The "Me Too" Movement, which brought widespread national attention to the issues of sexual assault and harassment, was selected as Time magazine's Person of the Year for 2017. Former San Francisco 49ers quarterback Colin Kaepernick was a finalist.
Time confirmed the choice of the "Silence Breakers" on Wednesday morning:
"For giving voice to open secrets, for moving whisper networks onto social networks, for pushing us all to stop accepting the unacceptable, the Silence Breakers are the 2017 Person of the Year," Time editor-in-chief Edward Felsenthal wrote.
Kaepernick became a household name during the 2016 NFL preseason when he refused to stand for the United States national anthem as a form of protest against racial injustice. He explained his actions, which have been replicated by athletes across sports, to Steve Wyche of NFL Media.
"I am not going to stand up to show pride in a flag for a country that oppresses black people and people of color," he said in August 2016. "To me, this is bigger than football, and it would be selfish on my part to look the other way. There are bodies in the street and people getting paid leave and getting away with murder."
The 30-year-old Wisconsin native, who attended the University of Nevada before getting picked by the Niners in the second round of the 2011 draft, opted out of his contract with the organization in March and has remained a free agent ever since with the 2017 regular season nearing its conclusion.
That's led many fellow NFL players, including Seattle Seahawks cornerback Richard Sherman, to suggest Kaepernick is being "blackballed" for leading the anthem movement.
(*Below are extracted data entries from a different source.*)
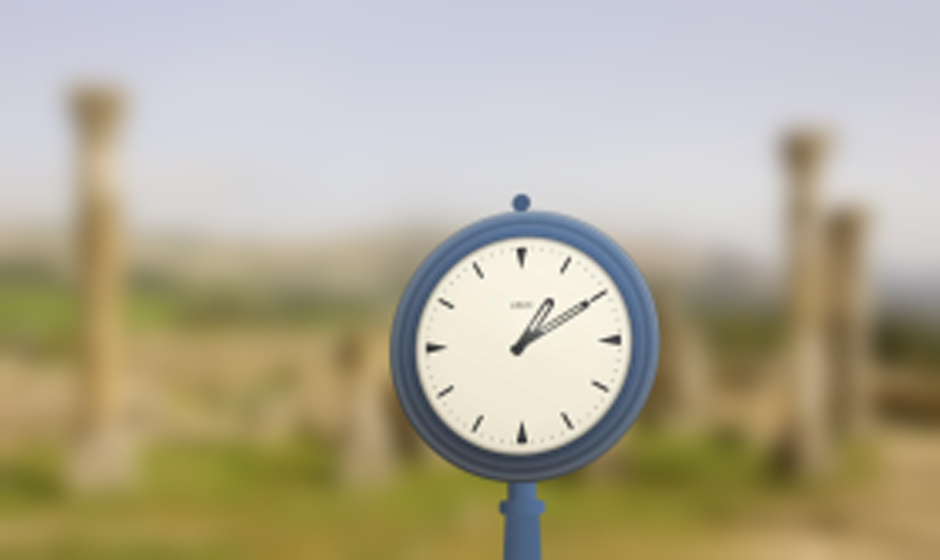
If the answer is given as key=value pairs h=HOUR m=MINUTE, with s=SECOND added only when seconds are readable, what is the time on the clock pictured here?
h=1 m=10
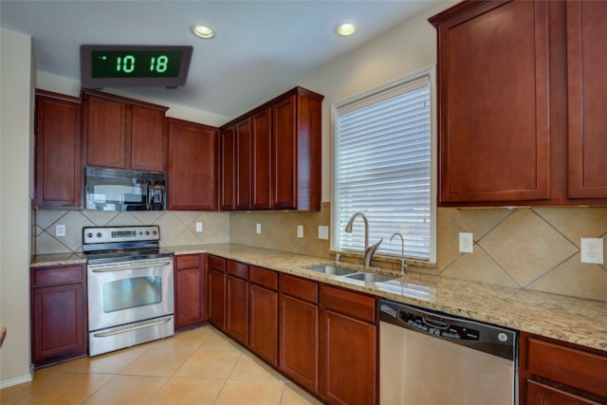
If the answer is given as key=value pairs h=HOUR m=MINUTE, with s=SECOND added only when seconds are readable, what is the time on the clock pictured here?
h=10 m=18
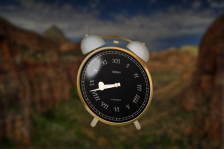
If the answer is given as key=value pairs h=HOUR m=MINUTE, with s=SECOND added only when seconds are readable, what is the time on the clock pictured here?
h=8 m=42
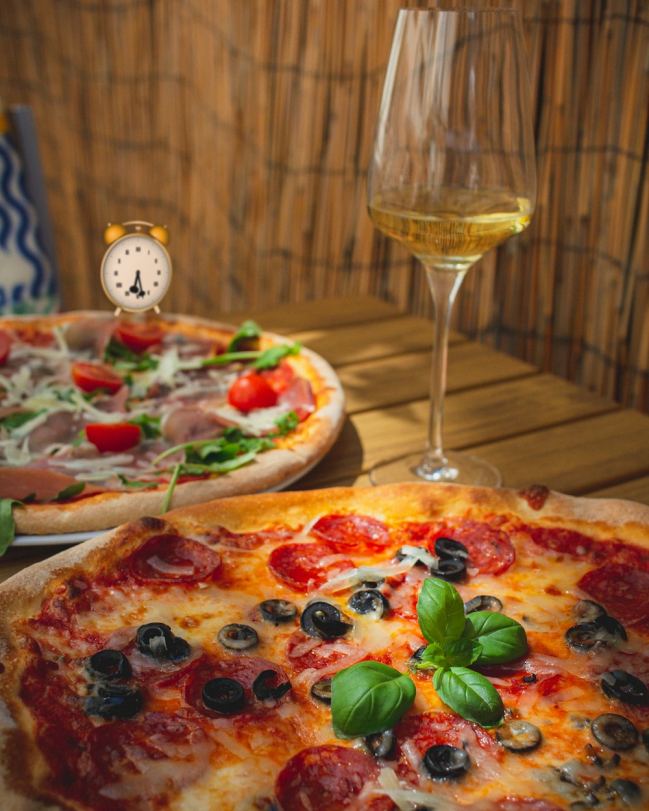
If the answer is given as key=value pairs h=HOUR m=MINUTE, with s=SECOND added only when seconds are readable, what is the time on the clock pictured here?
h=6 m=28
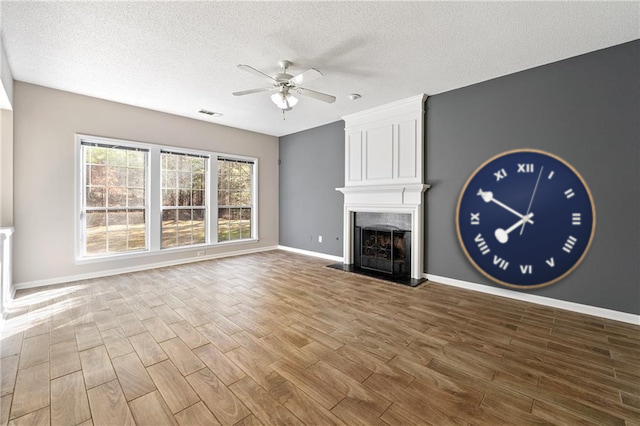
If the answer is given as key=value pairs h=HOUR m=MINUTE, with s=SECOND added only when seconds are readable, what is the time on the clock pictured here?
h=7 m=50 s=3
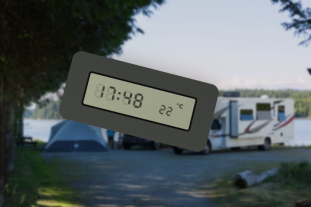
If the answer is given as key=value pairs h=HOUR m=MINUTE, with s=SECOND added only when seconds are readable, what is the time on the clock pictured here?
h=17 m=48
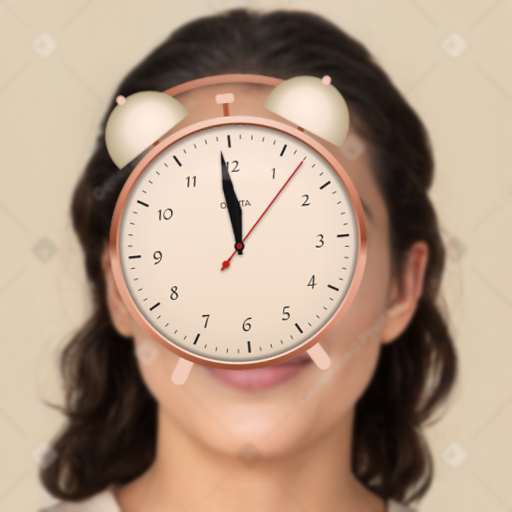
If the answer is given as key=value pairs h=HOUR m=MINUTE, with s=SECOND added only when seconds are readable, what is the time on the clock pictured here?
h=11 m=59 s=7
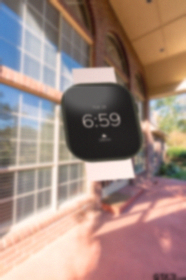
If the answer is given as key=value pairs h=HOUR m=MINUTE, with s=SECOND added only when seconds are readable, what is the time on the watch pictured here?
h=6 m=59
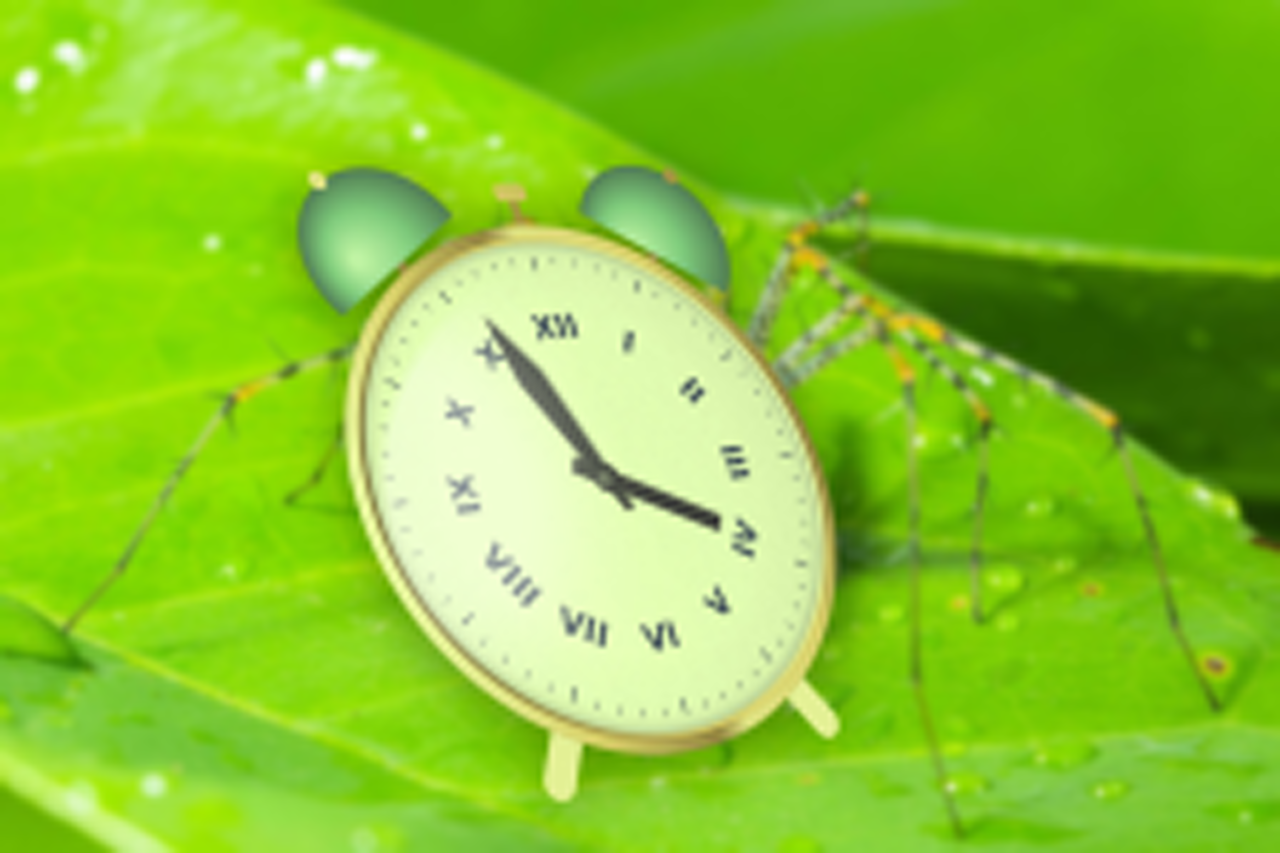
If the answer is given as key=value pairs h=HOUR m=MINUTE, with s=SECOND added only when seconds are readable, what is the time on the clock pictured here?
h=3 m=56
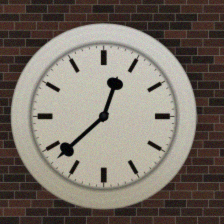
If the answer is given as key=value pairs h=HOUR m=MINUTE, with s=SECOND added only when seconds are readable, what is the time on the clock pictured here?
h=12 m=38
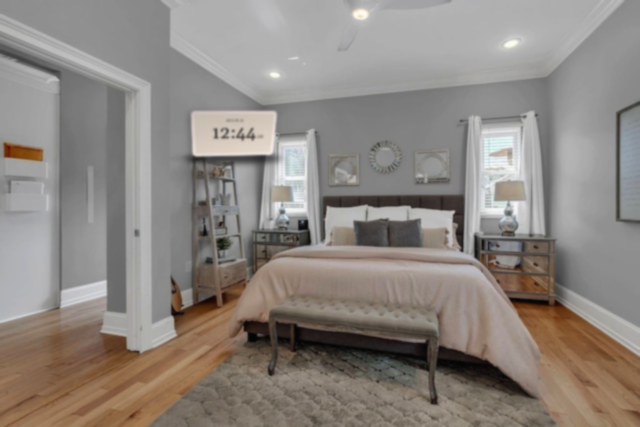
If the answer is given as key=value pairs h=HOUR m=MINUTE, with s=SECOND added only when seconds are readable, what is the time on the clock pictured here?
h=12 m=44
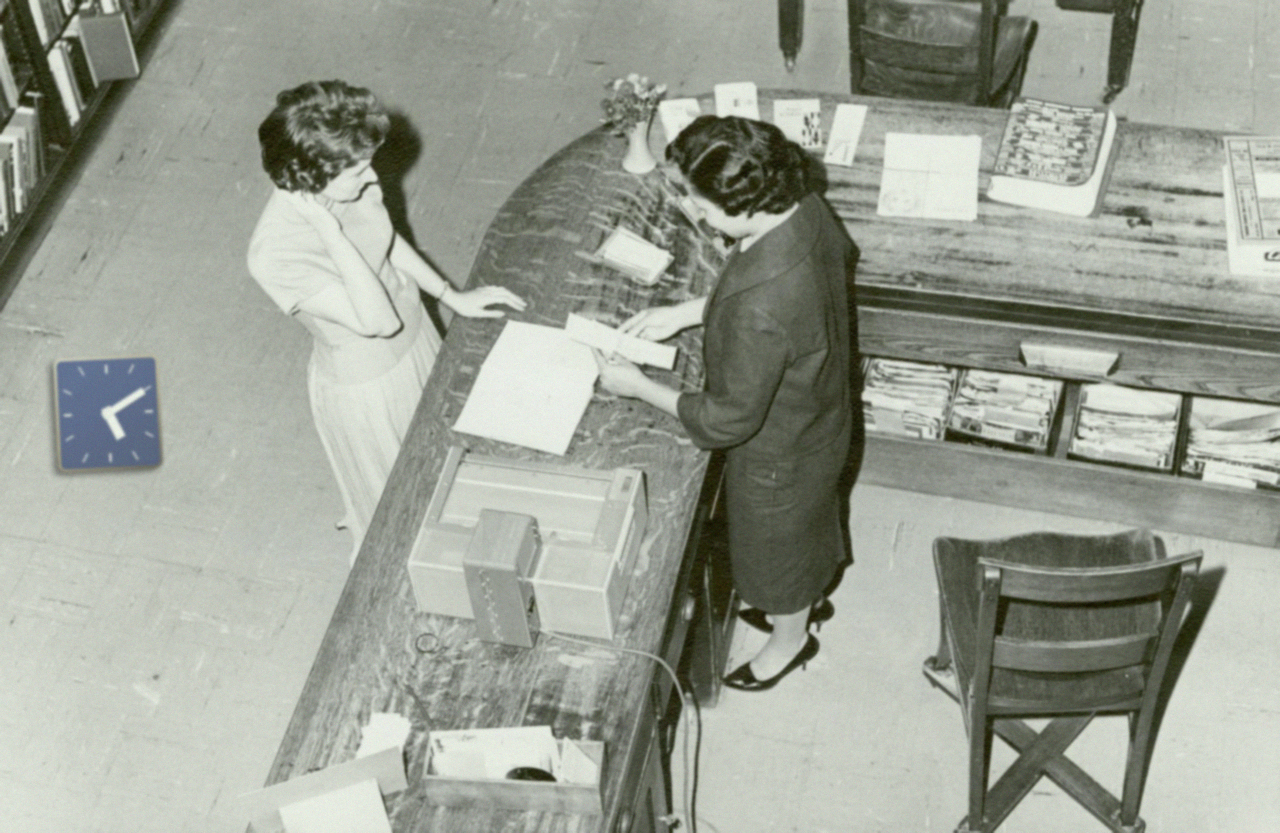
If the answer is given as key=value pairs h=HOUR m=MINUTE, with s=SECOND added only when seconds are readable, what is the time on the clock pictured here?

"I'm sure he is," Sherman said on ESPN's First Take in March. "It's difficult to see because he's played at such a high level, and you see guys, quarterbacks, who have never played at a high level being signed by teams. So it's difficult to understand.
"Obviously he's going to be in a backup role at this point. But you see quarterbacks, there was a year Matt Schaub had a pretty rough year and got signed the next year. So it has nothing to do with football. You can see that. They signed guys who have had off years before."
NFL Commissioner Roger Goodell downplayed that line of thinking in July, telling reporters the QB's free-agent status was among the "independent decisions that clubs make."
Meanwhile, Kaepernick made a $1 million pledge to support "organizations working in oppressed communities." He's been named GQ's Citizen of the Year and was the winner of Sports Illustrated's Muhammad Ali Legacy Award.